* [Quoted text]:
+++++

3 Exploratory Data Analysis

3.1 occur_date

In [10]:
# helper function to build a occur_date dataframe
def make_df_date(df):
    '''Takes a dataframe DF, return a new dataframe DF_DATE with columns: year, month, day, weekday'''
    df_date = pd.DataFrame()
    date = pd.to_datetime(df['occur_date'])
    df_date['date'] = date
    df_date['year'] = date.dt.year
    df_date['month'] = date.dt.month
    df_date['day'] = date.dt.day
    df_date['weekday'] = date.dt.weekday + 1 # Monday=1, Sunday=7
    
    return df_date

def make_df_date_period(df):
    '''
    Takes a dataframe DF, return a new dataframe DF_DATE with columns: year, month, day, weekday.
    As well as "sin_" and "cos_" to take the periodic behavior into consideration.
    This can be useful for better model performance
    '''
    df_date = pd.DataFrame()
    date = pd.to_datetime(df['occur_date'])
    df_date['date'] = date
    df_date['year'] = date.dt.year
    df_date['month'] = date.dt.month
    df_date['day'] = date.dt.day
    df_date['weekday'] = date.dt.weekday + 1 # Monday=1, Sunday=7
    
    df_date["sin_month"] = df_date["month"].apply(lambda x: np.sin(2*np.pi*x/12))
    df_date["cos_month"] = df_date["month"].apply(lambda x: np.cos(2*np.pi*x/12))

    days_in_month = [pd.Period(str(day)).days_in_month for day in date]
    day_percent = df_date["day"] / days_in_month
    df_date["sin_day"] = day_percent.apply(lambda x: np.sin(2*np.pi*x))
    df_date["cos_day"] = day_percent.apply(lambda x: np.cos(2*np.pi*x))

    df_date["sin_weekday"] = df_date["weekday"].apply(lambda x: np.sin(2*np.pi*x/7))

+++++

* [Instruction A]:
In the exploratory data analysis code, what number does the weekday column give to Sunday?
* [Instruction B]:
In the exploratory data analysis code, rewrite the docstring of make_df_date_period, which begins "Takes a dataframe DF, return a new dataframe DF_DATE", as a short list.
* [Instruction C]:
Write the code that follows the last line of the exploratory data analysis code.

* [Provided information]:
+++++

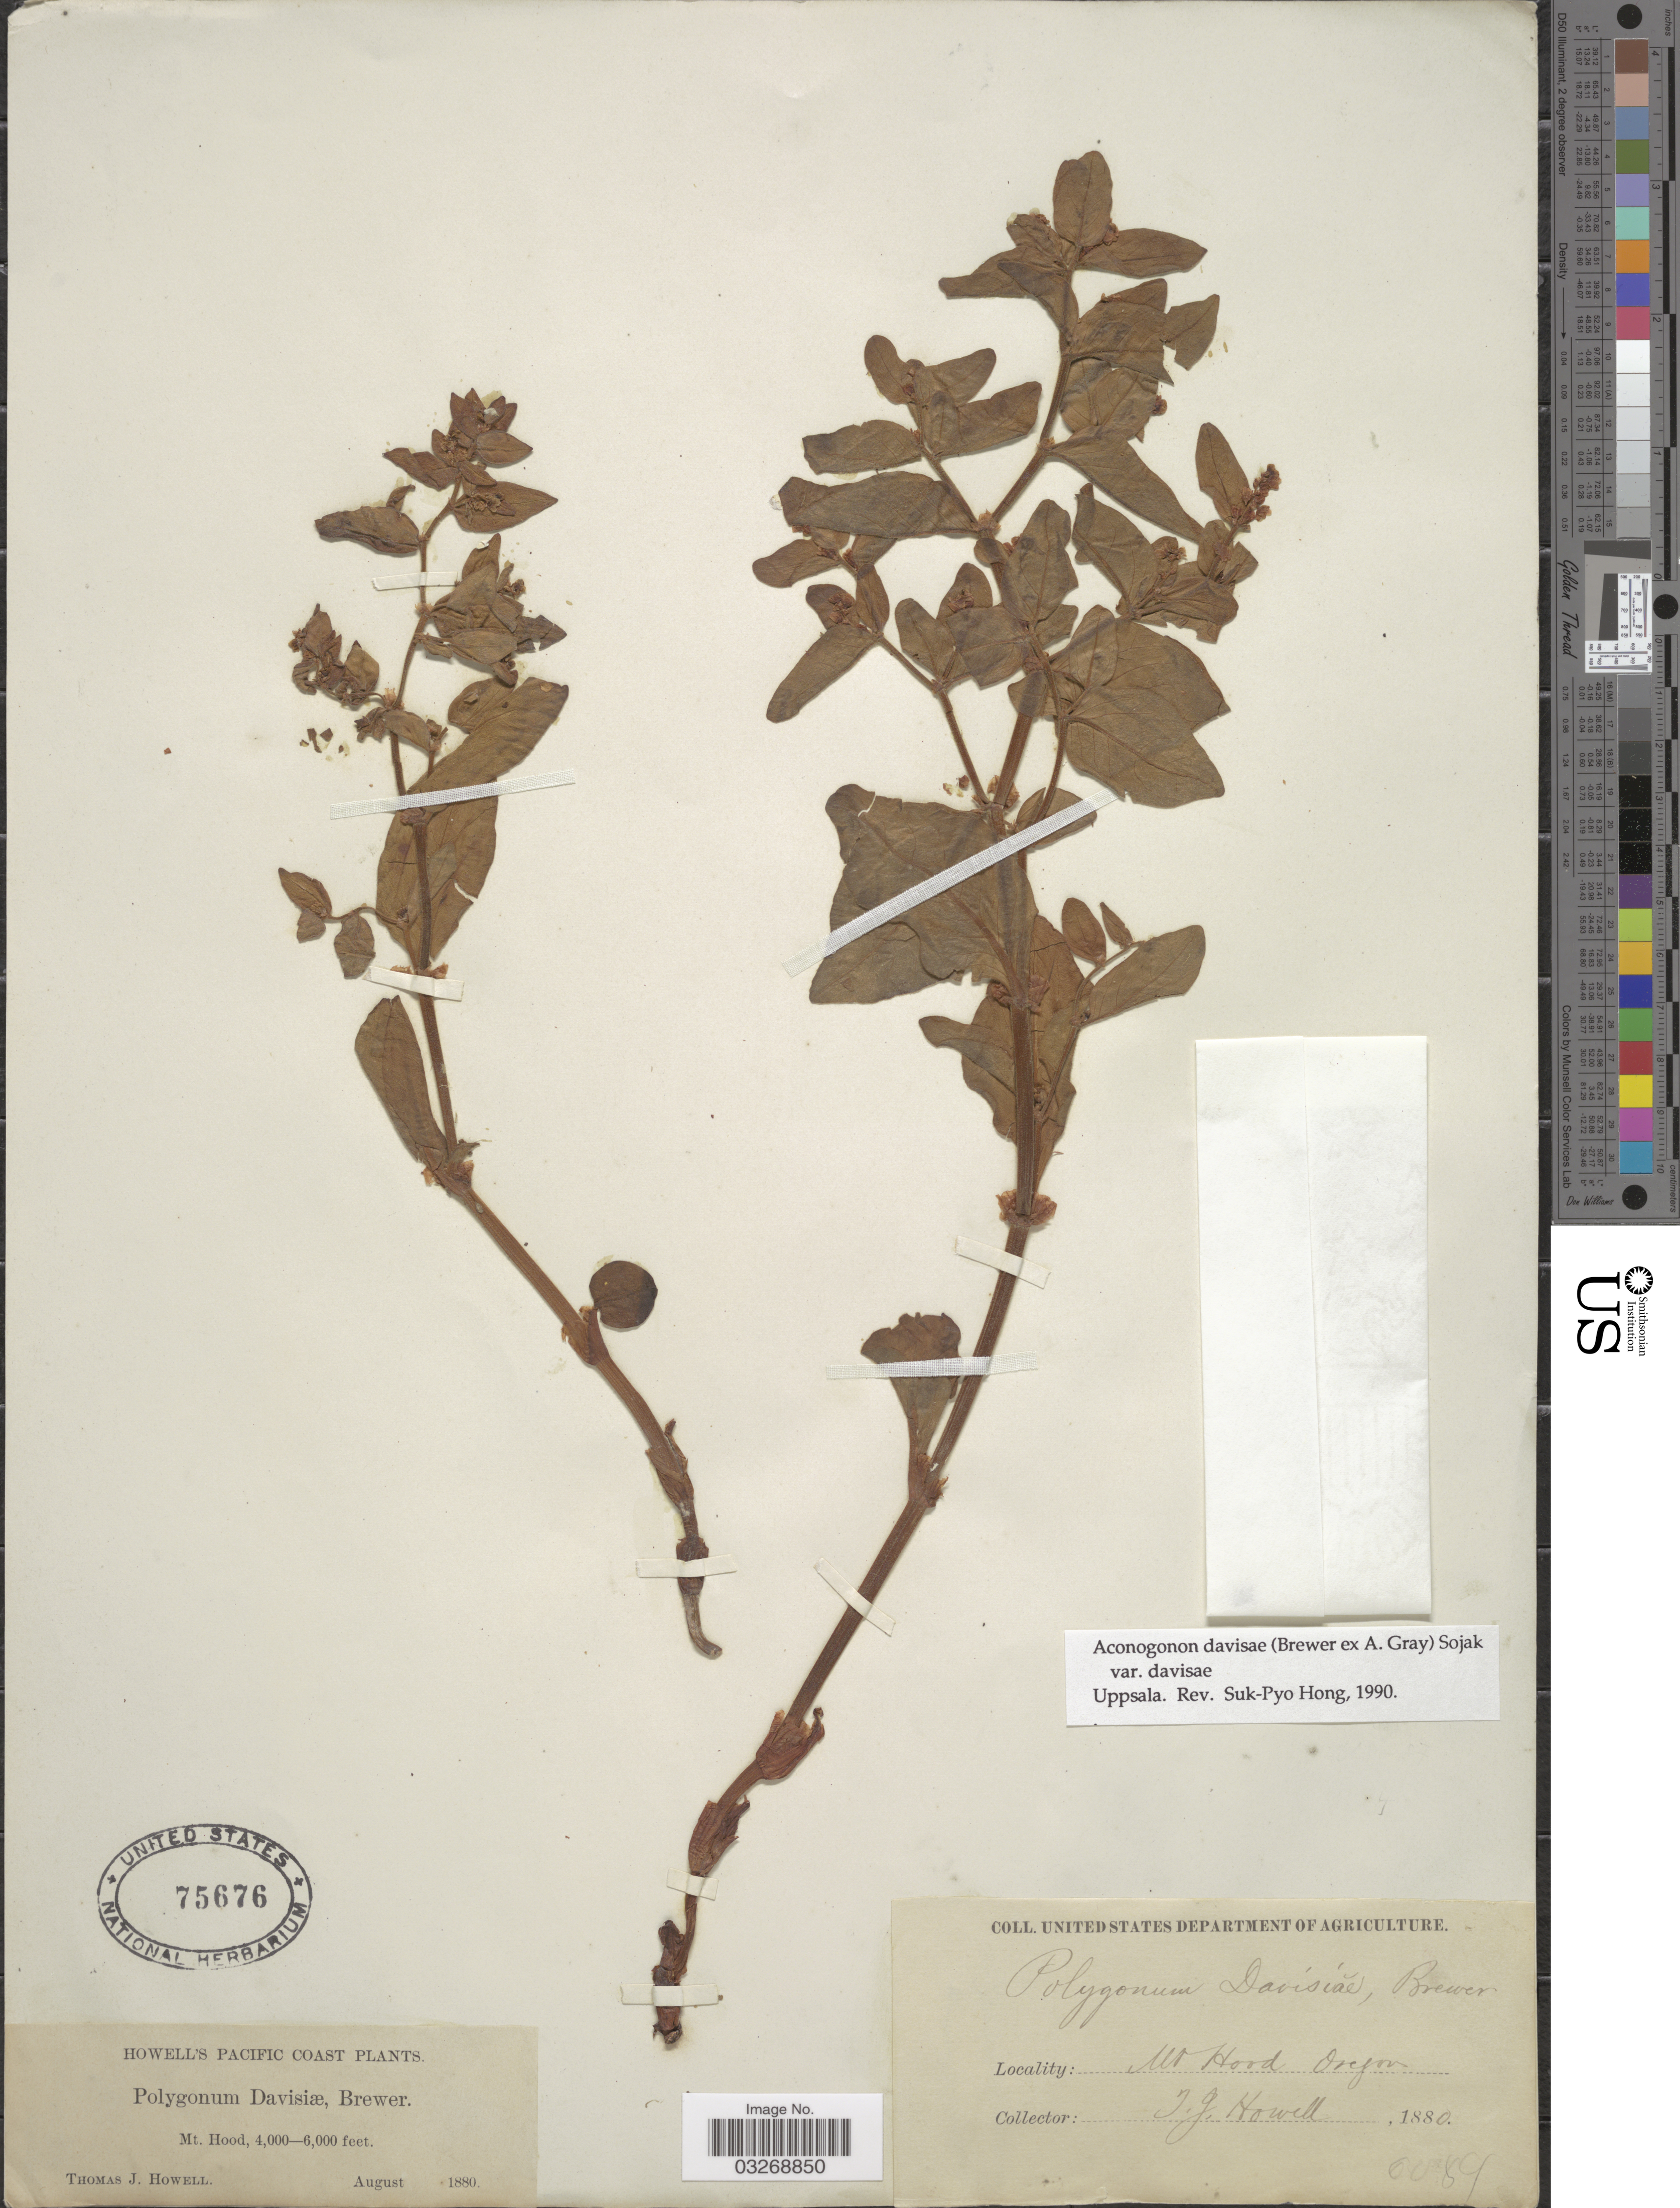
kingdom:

+++++

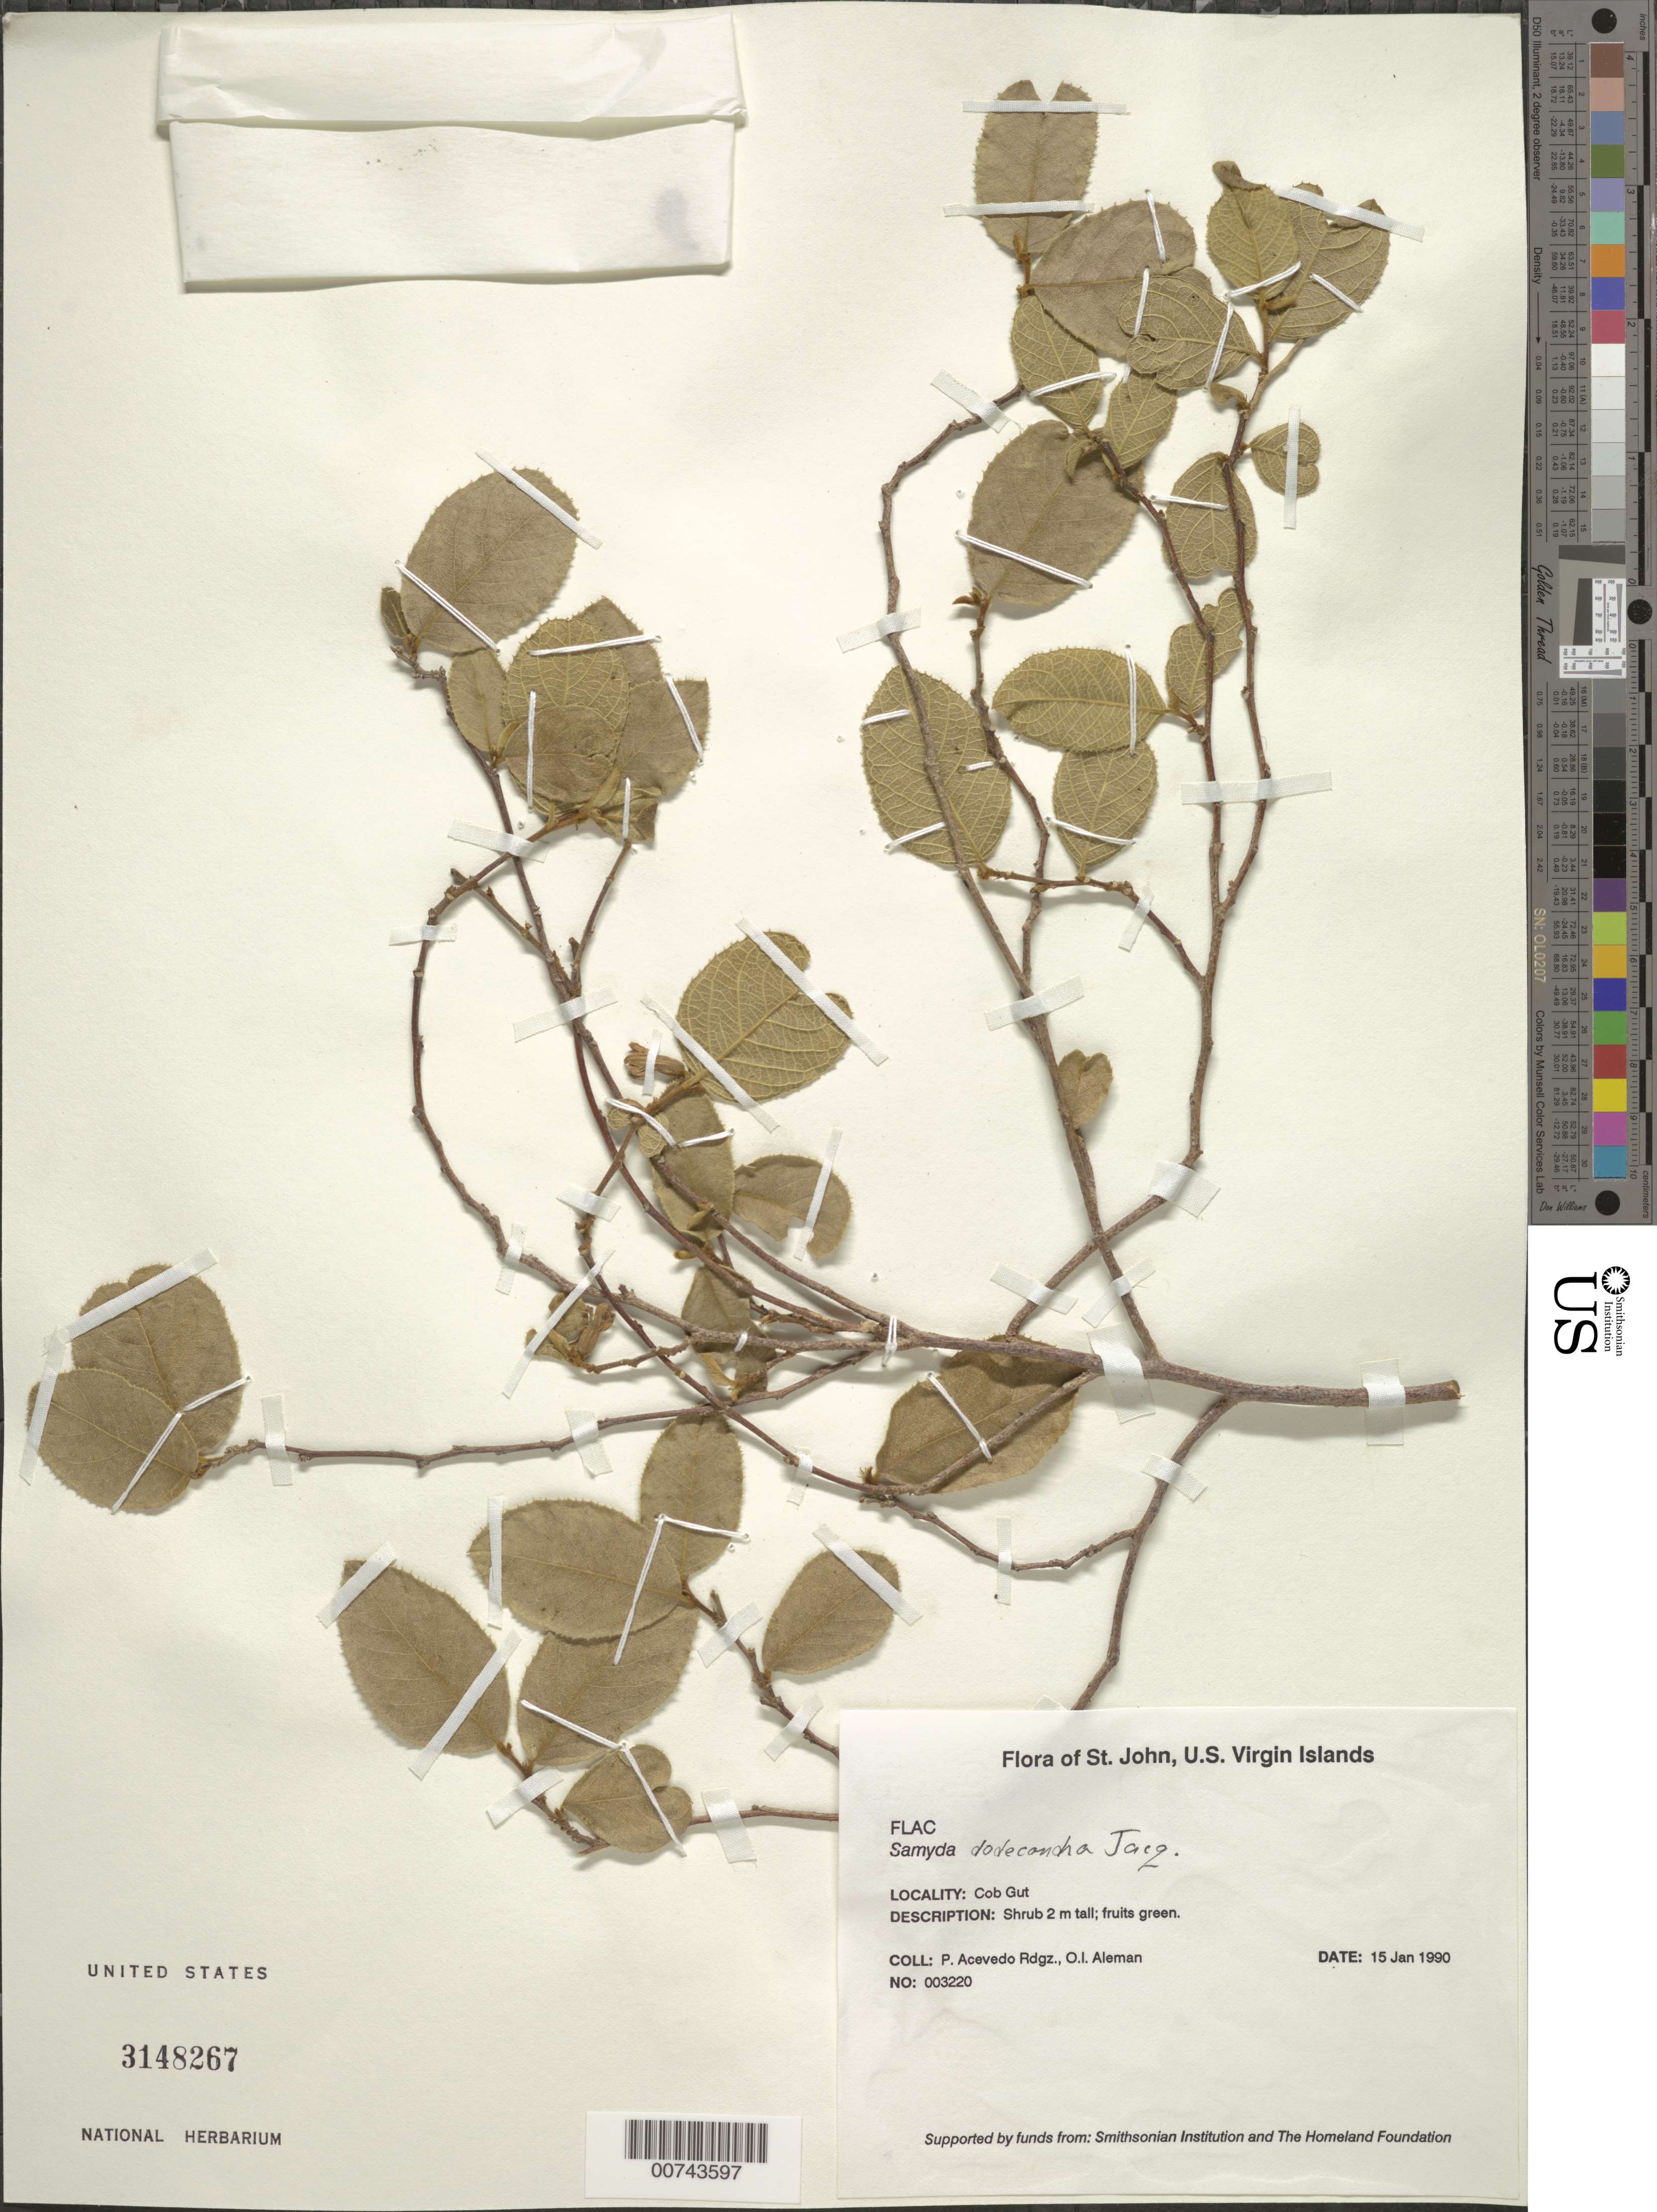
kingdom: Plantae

+++++

* [Response A]:
7

* [Response B]:
- Takes a dataframe DF and returns a new dataframe DF_DATE with year, month, day and weekday columns.
- Adds "sin_" and "cos_" columns to capture periodic behavior.
- This can improve model performance.

* [Response C]:
    df_date["cos_weekday"] = df_date["weekday"].apply(lambda x: np.cos(2*np.pi*x/7))
    
    return df_date
In [11]:
# helper fucntion to plot the distribution
def period_count(df, period, year=None, crime='all crimes', order=None): 
    '''
    Count the number of crimes in dataframe DF and in frequency of PERIOD. Crime type is CRIME and x range is ORDER.
    Return a histogram plot.
    '''
    plt.figure(figsize=(15,5))
    if year:
        plt.title("Number of crimes occured in a particular {} in {} for {}.".format(period, year, crime))
    else:
        plt.title("Number of crimes occured in a particular {} for {}.".format(period, crime))
    sns.countplot(x=period, data=df, order=order)
    plt.show()
In [12]:
df_date = make_df_date(df)
df_date_period = make_df_date_period(df)
In [13]:
# date dataframes for different years
dfs_date = {}
for year in range(2012, 2017):
    dfs_date[str(year)] = make_df_date(dfs[str(year)])
In [14]:
df2012_date, df2013_date, df2014_date, df2015_date, df2016_date = dfs_date.values()
In [15]:
# number of crimes occured in different years while recorded in 2012
period_count(df2012_date, 'year')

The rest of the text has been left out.